| DIRECTIONS FOR THIS TASK |
From the text on the rimb6 mutant, pull out everything from "The RIMB6 locus was" down to "et al., 2002)." word for word.

| DOCUMENT TEXT |
== Segment start ==
The onset of bolting was similar in rimb6 and T19-2, when 4-week old plants were shifted to long-day conditions (14 h light/10 h dark), demonstrating that meristem reprogramming from vegetative to generative growth is unaffected in the mutant. The primary inflorescences of rimb6 were shorter, had fewer branches and flowers than wildtype (wt) Col-0 or T19-2 (Figures 1A,B; Supplementary Figure 2). Many secondary shoots were released shortly after bolting, giving rimb6 a bushy habitus (Supplementary Figure 1).

Mapping of the RIMB6 Locus

The RIMB6 locus was mapped by a combination of SSLP mapping (Jander et al., 2002) and high-throughput sequencing (Schneeberger et al., 2009a). Plants showing the rimb6 dwarf phenotype were selected from the F2 population derived from a cross of rimb6 and wildtype plants of the Arabidopsis thaliana accession Landsberg erecta (Ler). The rimb6 mutation was localized in the phenotyped F2 population with simple sequence length polymorphism (SSLP) markers on chromosome IV between the markers NGA8 (Bell and Ecker, 1994) and CER46127 (Jander et al., 2002).
== Segment end ==
[Chart understanding data]
== Segment start ==
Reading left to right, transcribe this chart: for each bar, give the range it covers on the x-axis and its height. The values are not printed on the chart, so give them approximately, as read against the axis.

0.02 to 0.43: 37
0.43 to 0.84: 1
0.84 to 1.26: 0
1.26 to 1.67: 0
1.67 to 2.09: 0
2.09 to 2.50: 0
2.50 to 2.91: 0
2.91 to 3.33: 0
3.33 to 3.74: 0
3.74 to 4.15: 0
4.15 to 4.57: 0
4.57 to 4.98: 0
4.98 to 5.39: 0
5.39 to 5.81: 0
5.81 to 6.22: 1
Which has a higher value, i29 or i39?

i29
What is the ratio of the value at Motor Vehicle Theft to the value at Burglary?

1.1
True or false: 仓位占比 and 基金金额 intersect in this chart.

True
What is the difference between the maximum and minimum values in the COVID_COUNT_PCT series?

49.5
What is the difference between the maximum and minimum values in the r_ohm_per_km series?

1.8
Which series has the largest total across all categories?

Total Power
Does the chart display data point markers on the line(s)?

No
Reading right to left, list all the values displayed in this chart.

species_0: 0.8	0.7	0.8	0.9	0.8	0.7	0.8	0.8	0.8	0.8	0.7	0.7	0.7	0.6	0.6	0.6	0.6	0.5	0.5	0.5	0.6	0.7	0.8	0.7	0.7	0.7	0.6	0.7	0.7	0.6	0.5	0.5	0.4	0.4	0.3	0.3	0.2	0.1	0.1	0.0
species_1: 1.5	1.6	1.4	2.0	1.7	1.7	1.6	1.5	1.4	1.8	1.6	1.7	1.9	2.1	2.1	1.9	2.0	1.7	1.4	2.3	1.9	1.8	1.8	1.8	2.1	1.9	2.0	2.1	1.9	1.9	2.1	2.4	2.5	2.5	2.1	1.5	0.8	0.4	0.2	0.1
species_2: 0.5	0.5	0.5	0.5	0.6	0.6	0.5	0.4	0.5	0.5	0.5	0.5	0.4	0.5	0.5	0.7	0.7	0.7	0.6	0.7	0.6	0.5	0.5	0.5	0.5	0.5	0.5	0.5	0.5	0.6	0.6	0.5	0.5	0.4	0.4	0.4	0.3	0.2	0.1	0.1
== Segment end ==
| ANSWER SECTION |
The RIMB6 locus was mapped by a combination of SSLP mapping (Jander et al., 2002) and high-throughput sequencing (Schneeberger et al., 2009a). Plants showing the rimb6 dwarf phenotype were selected from the F2 population derived from a cross of rimb6 and wildtype plants of the Arabidopsis thaliana accession Landsberg erecta (Ler). The rimb6 mutation was localized in the phenotyped F2 population with simple sequence length polymorphism (SSLP) markers on chromosome IV between the markers NGA8 (Bell and Ecker, 1994) and CER46127 (Jander et al., 2002).